The proposed NEIC will operate as a government owned and controlled corporation or GOCC. It will be chaired by the secretary of Finance, empowered to refinance loans, provide guarantees and assume obligations of failing companies in exchange for equity. It may also take in capitalization from government banks and financial institutions, and may likewise consolidate or merge businesses, whenever appropriate.

“You need to keep businesses as going-concerns. It is much harder to recreate something gone than to just keep it even with some costs. The economic cost of permanent shrinking of the private sector, via closures and bankruptcies, is essentially forever foregone growth. So, we need to preserve companies that would have otherwise been profitable, but which will go bankrupt because of this pandemic,” Salceda said.

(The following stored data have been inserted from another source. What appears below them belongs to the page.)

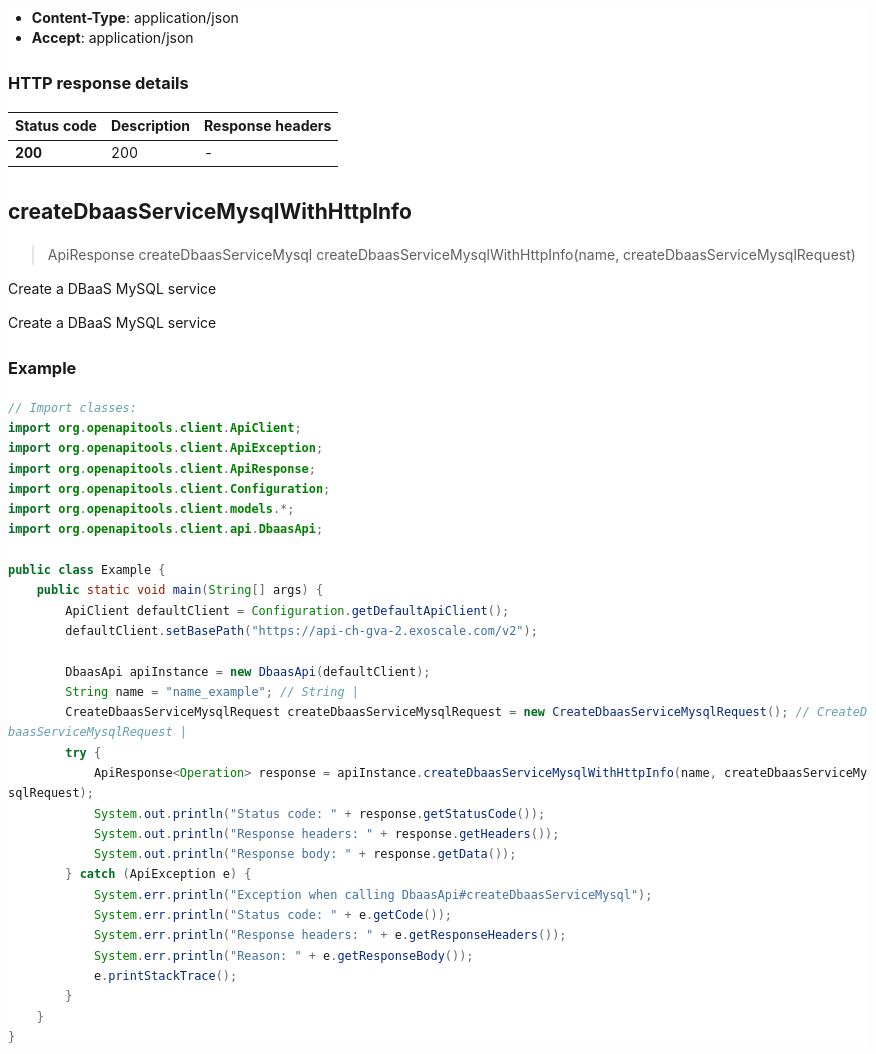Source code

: - **Content-Type**: application/json
- **Accept**: application/json

### HTTP response details
| Status code | Description | Response headers |
|-------------|-------------|------------------|
| **200** | 200 |  -  |

## createDbaasServiceMysqlWithHttpInfo

> ApiResponse<Operation> createDbaasServiceMysql createDbaasServiceMysqlWithHttpInfo(name, createDbaasServiceMysqlRequest)

Create a DBaaS MySQL service

Create a DBaaS MySQL service

### Example

```java
// Import classes:
import org.openapitools.client.ApiClient;
import org.openapitools.client.ApiException;
import org.openapitools.client.ApiResponse;
import org.openapitools.client.Configuration;
import org.openapitools.client.models.*;
import org.openapitools.client.api.DbaasApi;

public class Example {
    public static void main(String[] args) {
        ApiClient defaultClient = Configuration.getDefaultApiClient();
        defaultClient.setBasePath("https://api-ch-gva-2.exoscale.com/v2");

        DbaasApi apiInstance = new DbaasApi(defaultClient);
        String name = "name_example"; // String | 
        CreateDbaasServiceMysqlRequest createDbaasServiceMysqlRequest = new CreateDbaasServiceMysqlRequest(); // CreateDbaasServiceMysqlRequest | 
        try {
            ApiResponse<Operation> response = apiInstance.createDbaasServiceMysqlWithHttpInfo(name, createDbaasServiceMysqlRequest);
            System.out.println("Status code: " + response.getStatusCode());
            System.out.println("Response headers: " + response.getHeaders());
            System.out.println("Response body: " + response.getData());
        } catch (ApiException e) {
            System.err.println("Exception when calling DbaasApi#createDbaasServiceMysql");
            System.err.println("Status code: " + e.getCode());
            System.err.println("Response headers: " + e.getResponseHeaders());
            System.err.println("Reason: " + e.getResponseBody());
            e.printStackTrace();
        }
    }
}
```
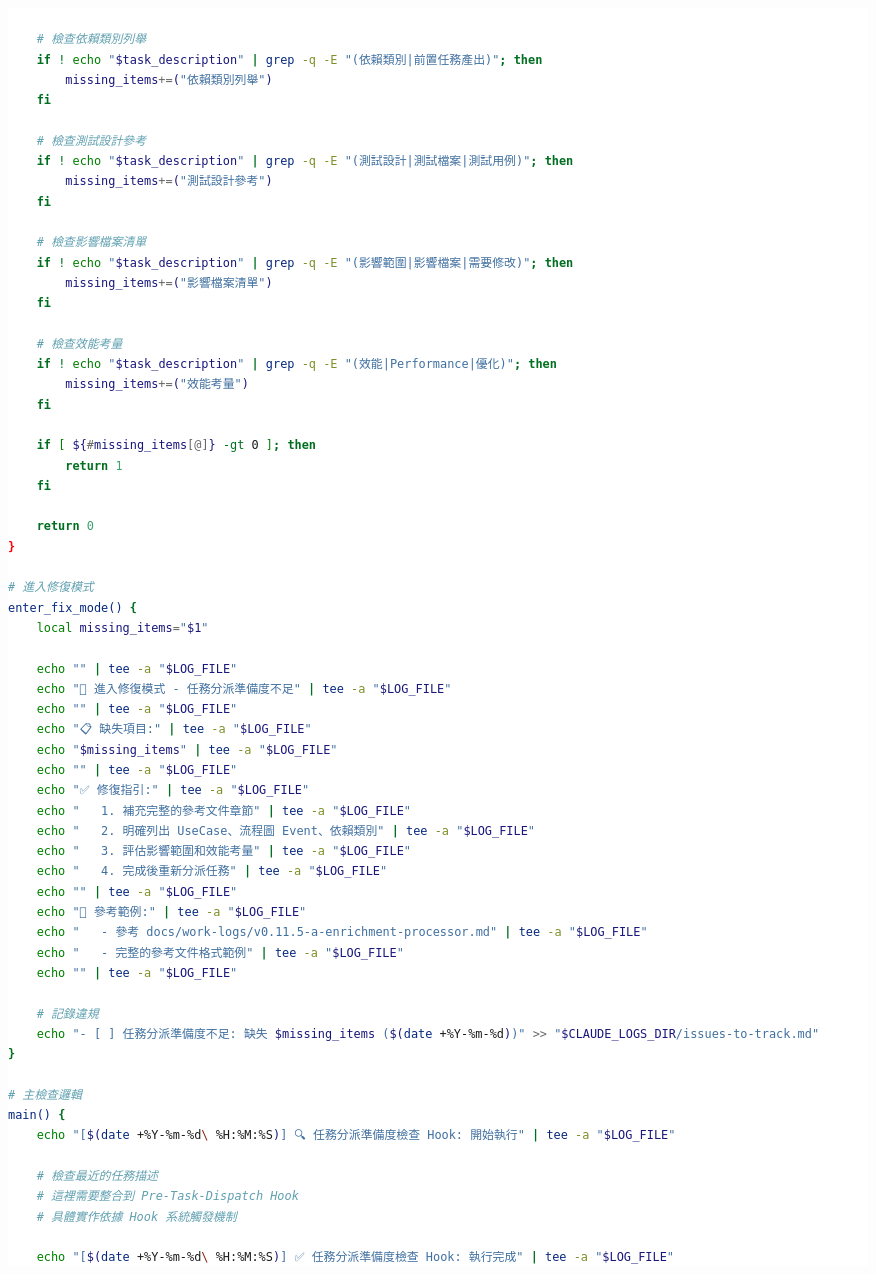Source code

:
 ```bash

    # 檢查依賴類別列舉
    if ! echo "$task_description" | grep -q -E "(依賴類別|前置任務產出)"; then
        missing_items+=("依賴類別列舉")
    fi

    # 檢查測試設計參考
    if ! echo "$task_description" | grep -q -E "(測試設計|測試檔案|測試用例)"; then
        missing_items+=("測試設計參考")
    fi

    # 檢查影響檔案清單
    if ! echo "$task_description" | grep -q -E "(影響範圍|影響檔案|需要修改)"; then
        missing_items+=("影響檔案清單")
    fi

    # 檢查效能考量
    if ! echo "$task_description" | grep -q -E "(效能|Performance|優化)"; then
        missing_items+=("效能考量")
    fi

    if [ ${#missing_items[@]} -gt 0 ]; then
        return 1
    fi

    return 0
}

# 進入修復模式
enter_fix_mode() {
    local missing_items="$1"

    echo "" | tee -a "$LOG_FILE"
    echo "🚨 進入修復模式 - 任務分派準備度不足" | tee -a "$LOG_FILE"
    echo "" | tee -a "$LOG_FILE"
    echo "📋 缺失項目:" | tee -a "$LOG_FILE"
    echo "$missing_items" | tee -a "$LOG_FILE"
    echo "" | tee -a "$LOG_FILE"
    echo "✅ 修復指引:" | tee -a "$LOG_FILE"
    echo "   1. 補充完整的參考文件章節" | tee -a "$LOG_FILE"
    echo "   2. 明確列出 UseCase、流程圖 Event、依賴類別" | tee -a "$LOG_FILE"
    echo "   3. 評估影響範圍和效能考量" | tee -a "$LOG_FILE"
    echo "   4. 完成後重新分派任務" | tee -a "$LOG_FILE"
    echo "" | tee -a "$LOG_FILE"
    echo "📖 參考範例:" | tee -a "$LOG_FILE"
    echo "   - 參考 docs/work-logs/v0.11.5-a-enrichment-processor.md" | tee -a "$LOG_FILE"
    echo "   - 完整的參考文件格式範例" | tee -a "$LOG_FILE"
    echo "" | tee -a "$LOG_FILE"

    # 記錄違規
    echo "- [ ] 任務分派準備度不足: 缺失 $missing_items ($(date +%Y-%m-%d))" >> "$CLAUDE_LOGS_DIR/issues-to-track.md"
}

# 主檢查邏輯
main() {
    echo "[$(date +%Y-%m-%d\ %H:%M:%S)] 🔍 任務分派準備度檢查 Hook: 開始執行" | tee -a "$LOG_FILE"

    # 檢查最近的任務描述
    # 這裡需要整合到 Pre-Task-Dispatch Hook
    # 具體實作依據 Hook 系統觸發機制

    echo "[$(date +%Y-%m-%d\ %H:%M:%S)] ✅ 任務分派準備度檢查 Hook: 執行完成" | tee -a "$LOG_FILE"
```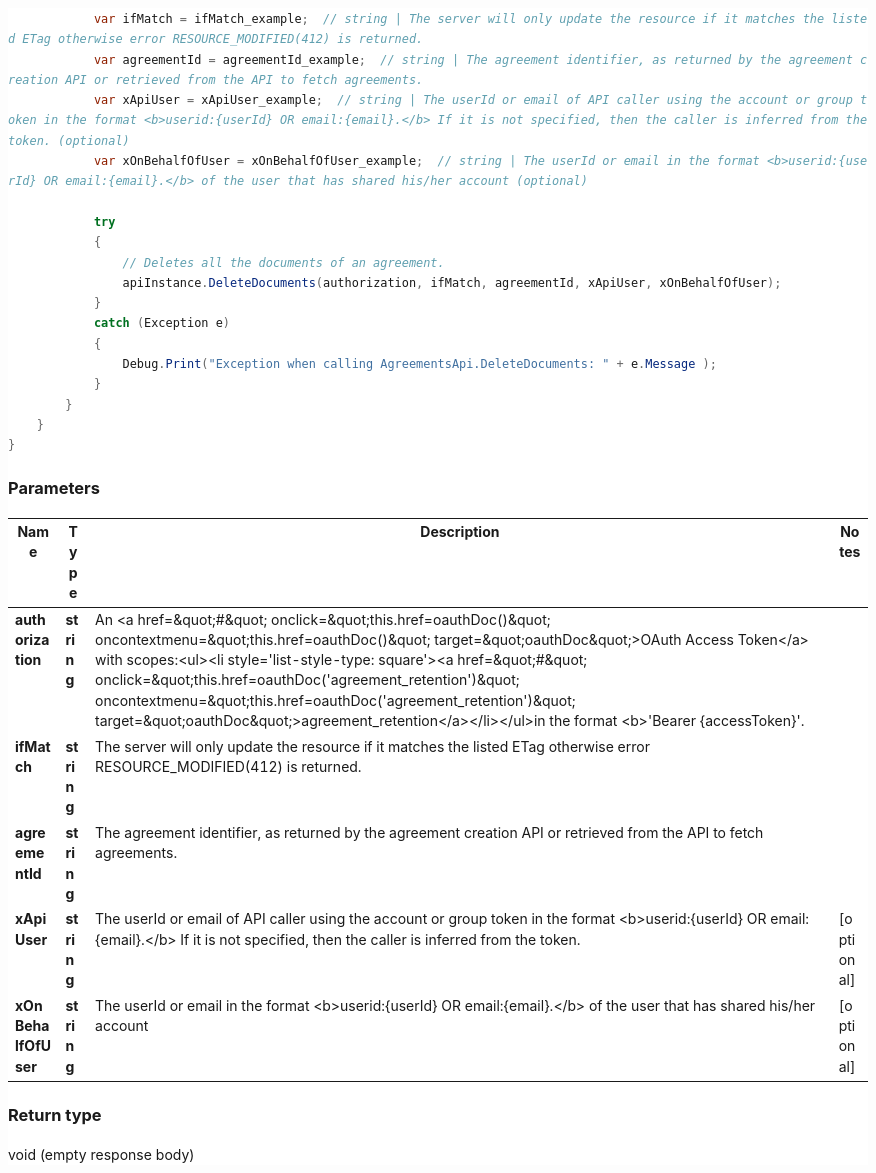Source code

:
 ```csharp
            var ifMatch = ifMatch_example;  // string | The server will only update the resource if it matches the listed ETag otherwise error RESOURCE_MODIFIED(412) is returned.
            var agreementId = agreementId_example;  // string | The agreement identifier, as returned by the agreement creation API or retrieved from the API to fetch agreements.
            var xApiUser = xApiUser_example;  // string | The userId or email of API caller using the account or group token in the format <b>userid:{userId} OR email:{email}.</b> If it is not specified, then the caller is inferred from the token. (optional) 
            var xOnBehalfOfUser = xOnBehalfOfUser_example;  // string | The userId or email in the format <b>userid:{userId} OR email:{email}.</b> of the user that has shared his/her account (optional) 

            try
            {
                // Deletes all the documents of an agreement.
                apiInstance.DeleteDocuments(authorization, ifMatch, agreementId, xApiUser, xOnBehalfOfUser);
            }
            catch (Exception e)
            {
                Debug.Print("Exception when calling AgreementsApi.DeleteDocuments: " + e.Message );
            }
        }
    }
}
```

### Parameters

Name | Type | Description  | Notes
------------- | ------------- | ------------- | -------------
 **authorization** | **string**| An &lt;a href&#x3D;\&quot;#\&quot; onclick&#x3D;\&quot;this.href&#x3D;oauthDoc()\&quot; oncontextmenu&#x3D;\&quot;this.href&#x3D;oauthDoc()\&quot; target&#x3D;\&quot;oauthDoc\&quot;&gt;OAuth Access Token&lt;/a&gt; with scopes:&lt;ul&gt;&lt;li style&#x3D;&#39;list-style-type: square&#39;&gt;&lt;a href&#x3D;\&quot;#\&quot; onclick&#x3D;\&quot;this.href&#x3D;oauthDoc(&#39;agreement_retention&#39;)\&quot; oncontextmenu&#x3D;\&quot;this.href&#x3D;oauthDoc(&#39;agreement_retention&#39;)\&quot; target&#x3D;\&quot;oauthDoc\&quot;&gt;agreement_retention&lt;/a&gt;&lt;/li&gt;&lt;/ul&gt;in the format &lt;b&gt;&#39;Bearer {accessToken}&#39;. | 
 **ifMatch** | **string**| The server will only update the resource if it matches the listed ETag otherwise error RESOURCE_MODIFIED(412) is returned. | 
 **agreementId** | **string**| The agreement identifier, as returned by the agreement creation API or retrieved from the API to fetch agreements. | 
 **xApiUser** | **string**| The userId or email of API caller using the account or group token in the format &lt;b&gt;userid:{userId} OR email:{email}.&lt;/b&gt; If it is not specified, then the caller is inferred from the token. | [optional] 
 **xOnBehalfOfUser** | **string**| The userId or email in the format &lt;b&gt;userid:{userId} OR email:{email}.&lt;/b&gt; of the user that has shared his/her account | [optional] 

### Return type

void (empty response body)
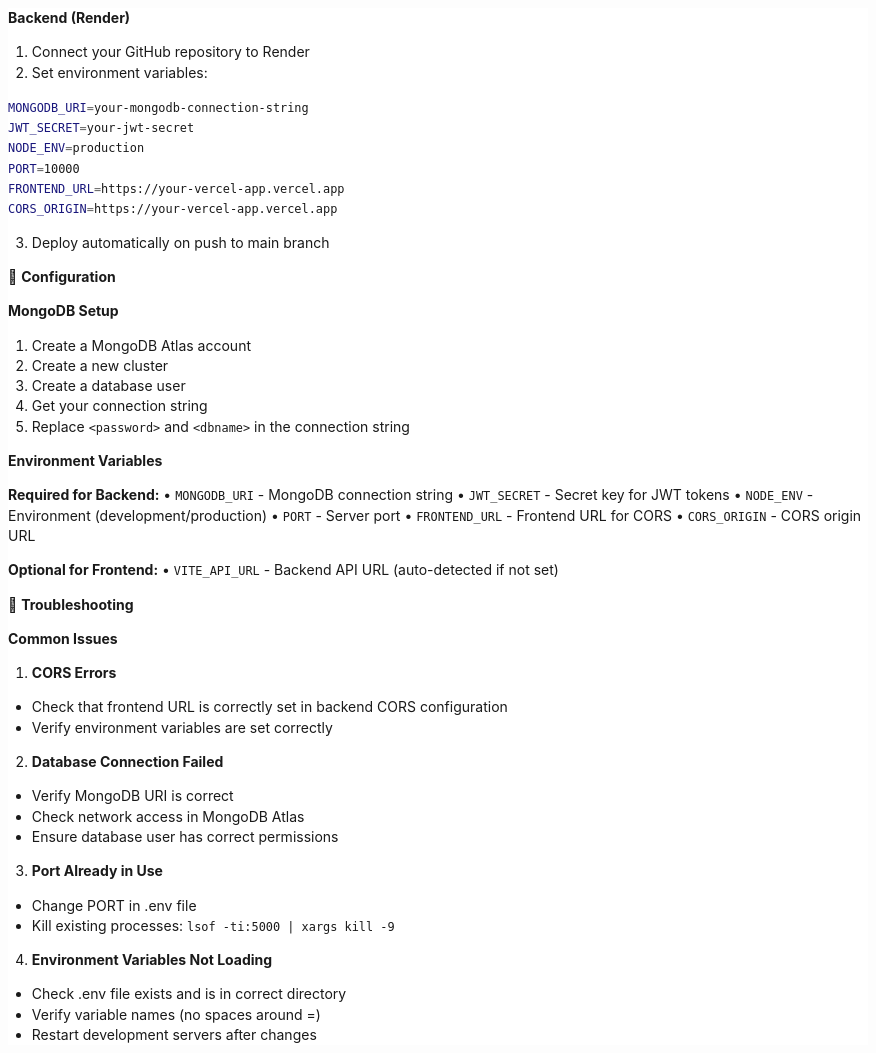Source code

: 
**Backend (Render)**
1. Connect your GitHub repository to Render
2. Set environment variables:
```bash
MONGODB_URI=your-mongodb-connection-string
JWT_SECRET=your-jwt-secret
NODE_ENV=production
PORT=10000
FRONTEND_URL=https://your-vercel-app.vercel.app
CORS_ORIGIN=https://your-vercel-app.vercel.app
```
3. Deploy automatically on push to main branch


🔧 **Configuration**

**MongoDB Setup**
1. Create a MongoDB Atlas account
2. Create a new cluster
3. Create a database user
4. Get your connection string
5. Replace `<password>` and `<dbname>` in the connection string


**Environment Variables**

**Required for Backend:**
• `MONGODB_URI` - MongoDB connection string
• `JWT_SECRET` - Secret key for JWT tokens
• `NODE_ENV` - Environment (development/production)
• `PORT` - Server port
• `FRONTEND_URL` - Frontend URL for CORS
• `CORS_ORIGIN` - CORS origin URL


**Optional for Frontend:**
• `VITE_API_URL` - Backend API URL (auto-detected if not set)


🐛 **Troubleshooting**

**Common Issues**
1. **CORS Errors**
- Check that frontend URL is correctly set in backend CORS configuration
- Verify environment variables are set correctly

2. **Database Connection Failed**
- Verify MongoDB URI is correct
- Check network access in MongoDB Atlas
- Ensure database user has correct permissions

3. **Port Already in Use**
- Change PORT in .env file
- Kill existing processes: `lsof -ti:5000 | xargs kill -9`

4. **Environment Variables Not Loading**
- Check .env file exists and is in correct directory
- Verify variable names (no spaces around =)
- Restart development servers after changes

“The NEIC will be like the government’s special purpose vehicle, except that of course you get a substantial ownership of an otherwise profitable firm. Imagine taking a company to a COVID-19 evacuation center. That’s what this is. You are mediating that period where the firm is in trouble due to temporary economic conditions, and then you can very easily sell it, for a premium even, once the worst is over,” he said.

Salceda said NEIC “will ultimately deal with the bulk of the obligations of the newly- or partially acquired firms in one standard procedure, similar to what the PSALM did for our power sector debt, and what the Central Bank-Board of Liquidators did to Marcos-era debts of the Central Bank. Those obligations were truly existential threats to our economy, but because of these agencies, the average Filipino and the national balance sheet did not take too much of a hit.”

Congress allocated up to P50 billion, over two years, for the national emergency investment vehicle. Salceda was a major figure in the investment banking community in Asia in the 1990s.